Please write out each entry below exactly as given.
== INPUT ==
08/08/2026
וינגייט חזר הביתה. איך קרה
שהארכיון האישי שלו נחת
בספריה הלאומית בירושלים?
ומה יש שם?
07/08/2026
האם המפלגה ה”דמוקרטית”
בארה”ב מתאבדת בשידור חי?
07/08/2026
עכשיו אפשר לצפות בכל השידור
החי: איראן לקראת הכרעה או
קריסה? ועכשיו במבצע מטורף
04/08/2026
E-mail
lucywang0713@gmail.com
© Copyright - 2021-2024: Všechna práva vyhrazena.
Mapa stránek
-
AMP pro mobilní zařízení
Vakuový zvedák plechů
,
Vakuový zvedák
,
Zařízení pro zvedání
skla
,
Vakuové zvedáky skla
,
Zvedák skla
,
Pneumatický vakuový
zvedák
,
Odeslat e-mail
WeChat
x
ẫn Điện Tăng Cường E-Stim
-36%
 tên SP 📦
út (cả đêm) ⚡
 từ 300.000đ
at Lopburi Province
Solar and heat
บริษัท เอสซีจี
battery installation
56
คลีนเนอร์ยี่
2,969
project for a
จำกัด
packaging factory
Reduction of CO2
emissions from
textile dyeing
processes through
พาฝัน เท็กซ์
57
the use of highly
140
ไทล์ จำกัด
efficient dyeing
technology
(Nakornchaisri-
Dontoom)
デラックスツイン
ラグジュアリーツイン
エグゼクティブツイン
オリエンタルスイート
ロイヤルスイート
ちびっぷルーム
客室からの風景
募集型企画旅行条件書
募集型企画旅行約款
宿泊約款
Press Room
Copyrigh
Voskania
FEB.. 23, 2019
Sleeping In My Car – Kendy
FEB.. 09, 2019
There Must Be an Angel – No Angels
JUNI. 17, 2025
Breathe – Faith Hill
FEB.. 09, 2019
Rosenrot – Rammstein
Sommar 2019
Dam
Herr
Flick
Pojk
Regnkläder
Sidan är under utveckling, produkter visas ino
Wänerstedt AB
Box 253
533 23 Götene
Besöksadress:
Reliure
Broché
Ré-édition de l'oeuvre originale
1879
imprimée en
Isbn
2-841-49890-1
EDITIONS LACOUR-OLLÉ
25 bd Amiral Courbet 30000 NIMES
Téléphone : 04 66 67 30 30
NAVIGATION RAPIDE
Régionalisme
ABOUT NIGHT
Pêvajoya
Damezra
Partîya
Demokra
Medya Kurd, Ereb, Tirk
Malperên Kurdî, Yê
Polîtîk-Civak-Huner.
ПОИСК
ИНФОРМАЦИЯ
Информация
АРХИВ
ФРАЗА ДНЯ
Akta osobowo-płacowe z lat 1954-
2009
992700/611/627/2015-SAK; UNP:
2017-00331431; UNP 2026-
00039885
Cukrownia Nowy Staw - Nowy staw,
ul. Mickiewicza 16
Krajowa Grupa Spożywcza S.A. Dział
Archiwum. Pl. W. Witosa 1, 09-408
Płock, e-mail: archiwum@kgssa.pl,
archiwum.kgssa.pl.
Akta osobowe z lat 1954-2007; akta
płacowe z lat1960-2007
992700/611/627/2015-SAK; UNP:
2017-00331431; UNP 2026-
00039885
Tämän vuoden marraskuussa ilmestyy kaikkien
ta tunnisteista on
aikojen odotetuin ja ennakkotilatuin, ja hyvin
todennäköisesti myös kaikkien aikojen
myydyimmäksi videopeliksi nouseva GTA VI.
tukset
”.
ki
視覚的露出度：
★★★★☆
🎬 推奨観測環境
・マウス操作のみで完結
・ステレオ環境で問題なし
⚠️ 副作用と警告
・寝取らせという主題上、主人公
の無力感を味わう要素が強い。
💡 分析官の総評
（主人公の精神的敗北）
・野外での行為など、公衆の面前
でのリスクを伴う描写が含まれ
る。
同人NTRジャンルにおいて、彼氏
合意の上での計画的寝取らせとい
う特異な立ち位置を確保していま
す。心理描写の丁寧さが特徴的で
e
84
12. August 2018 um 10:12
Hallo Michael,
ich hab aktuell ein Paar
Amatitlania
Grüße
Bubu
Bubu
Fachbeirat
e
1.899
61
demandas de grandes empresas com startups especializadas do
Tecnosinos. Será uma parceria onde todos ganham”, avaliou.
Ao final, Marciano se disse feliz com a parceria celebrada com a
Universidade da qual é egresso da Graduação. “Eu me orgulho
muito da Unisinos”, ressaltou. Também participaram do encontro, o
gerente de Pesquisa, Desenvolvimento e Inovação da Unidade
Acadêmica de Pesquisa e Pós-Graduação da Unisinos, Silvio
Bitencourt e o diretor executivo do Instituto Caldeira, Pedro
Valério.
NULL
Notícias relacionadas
===
WRITTEN ANSWER –
08/08/2026
וינגייט חזר הביתה. איך קרה
שהארכיון האישי שלו נחת
בספריה הלאומית בירושלים?
ומה יש שם?
07/08/2026
האם המפלגה ה”דמוקרטית”
בארה”ב מתאבדת בשידור חי?
07/08/2026
עכשיו אפשר לצפות בכל השידור
החי: איראן לקראת הכרעה או
קריסה? ועכשיו במבצע מטורף
04/08/2026
E-mail
lucywang0713@gmail.com
© Copyright - 2021-2024: Všechna práva vyhrazena.
Mapa stránek
-
AMP pro mobilní zařízení
Vakuový zvedák plechů
,
Vakuový zvedák
,
Zařízení pro zvedání
skla
,
Vakuové zvedáky skla
,
Zvedák skla
,
Pneumatický vakuový
zvedák
,
Odeslat e-mail
WeChat
x
ẫn Điện Tăng Cường E-Stim
-36%
 tên SP 📦
út (cả đêm) ⚡
 từ 300.000đ
at Lopburi Province
Solar and heat
บริษัท เอสซีจี
battery installation
56
คลีนเนอร์ยี่
2,969
project for a
จำกัด
packaging factory
Reduction of CO2
emissions from
textile dyeing
processes through
พาฝัน เท็กซ์
57
the use of highly
140
ไทล์ จำกัด
efficient dyeing
technology
(Nakornchaisri-
Dontoom)
デラックスツイン
ラグジュアリーツイン
エグゼクティブツイン
オリエンタルスイート
ロイヤルスイート
ちびっぷルーム
客室からの風景
募集型企画旅行条件書
募集型企画旅行約款
宿泊約款
Press Room
Copyrigh
Voskania
FEB.. 23, 2019
Sleeping In My Car – Kendy
FEB.. 09, 2019
There Must Be an Angel – No Angels
JUNI. 17, 2025
Breathe – Faith Hill
FEB.. 09, 2019
Rosenrot – Rammstein
Sommar 2019
Dam
Herr
Flick
Pojk
Regnkläder
Sidan är under utveckling, produkter visas ino
Wänerstedt AB
Box 253
533 23 Götene
Besöksadress:
Reliure
Broché
Ré-édition de l'oeuvre originale
1879
imprimée en
Isbn
2-841-49890-1
EDITIONS LACOUR-OLLÉ
25 bd Amiral Courbet 30000 NIMES
Téléphone : 04 66 67 30 30
NAVIGATION RAPIDE
Régionalisme
ABOUT NIGHT
Pêvajoya
Damezra
Partîya
Demokra
Medya Kurd, Ereb, Tirk
Malperên Kurdî, Yê
Polîtîk-Civak-Huner.
ПОИСК
ИНФОРМАЦИЯ
Информация
АРХИВ
ФРАЗА ДНЯ
Akta osobowo-płacowe z lat 1954-
2009
992700/611/627/2015-SAK; UNP:
2017-00331431; UNP 2026-
00039885
Cukrownia Nowy Staw - Nowy staw,
ul. Mickiewicza 16
Krajowa Grupa Spożywcza S.A. Dział
Archiwum. Pl. W. Witosa 1, 09-408
Płock, e-mail: archiwum@kgssa.pl,
archiwum.kgssa.pl.
Akta osobowe z lat 1954-2007; akta
płacowe z lat1960-2007
992700/611/627/2015-SAK; UNP:
2017-00331431; UNP 2026-
00039885
Tämän vuoden marraskuussa ilmestyy kaikkien
ta tunnisteista on
aikojen odotetuin ja ennakkotilatuin, ja hyvin
todennäköisesti myös kaikkien aikojen
myydyimmäksi videopeliksi nouseva GTA VI.
tukset
”.
ki
視覚的露出度：
★★★★☆
🎬 推奨観測環境
・マウス操作のみで完結
・ステレオ環境で問題なし
⚠️ 副作用と警告
・寝取らせという主題上、主人公
の無力感を味わう要素が強い。
💡 分析官の総評
（主人公の精神的敗北）
・野外での行為など、公衆の面前
でのリスクを伴う描写が含まれ
る。
同人NTRジャンルにおいて、彼氏
合意の上での計画的寝取らせとい
う特異な立ち位置を確保していま
す。心理描写の丁寧さが特徴的で
e
84
12. August 2018 um 10:12
Hallo Michael,
ich hab aktuell ein Paar
Amatitlania
Grüße
Bubu
Bubu
Fachbeirat
e
1.899
61
demandas de grandes empresas com startups especializadas do
Tecnosinos. Será uma parceria onde todos ganham”, avaliou.
Ao final, Marciano se disse feliz com a parceria celebrada com a
Universidade da qual é egresso da Graduação. “Eu me orgulho
muito da Unisinos”, ressaltou. Também participaram do encontro, o
gerente de Pesquisa, Desenvolvimento e Inovação da Unidade
Acadêmica de Pesquisa e Pós-Graduação da Unisinos, Silvio
Bitencourt e o diretor executivo do Instituto Caldeira, Pedro
Valério.
NULL
Notícias relacionadas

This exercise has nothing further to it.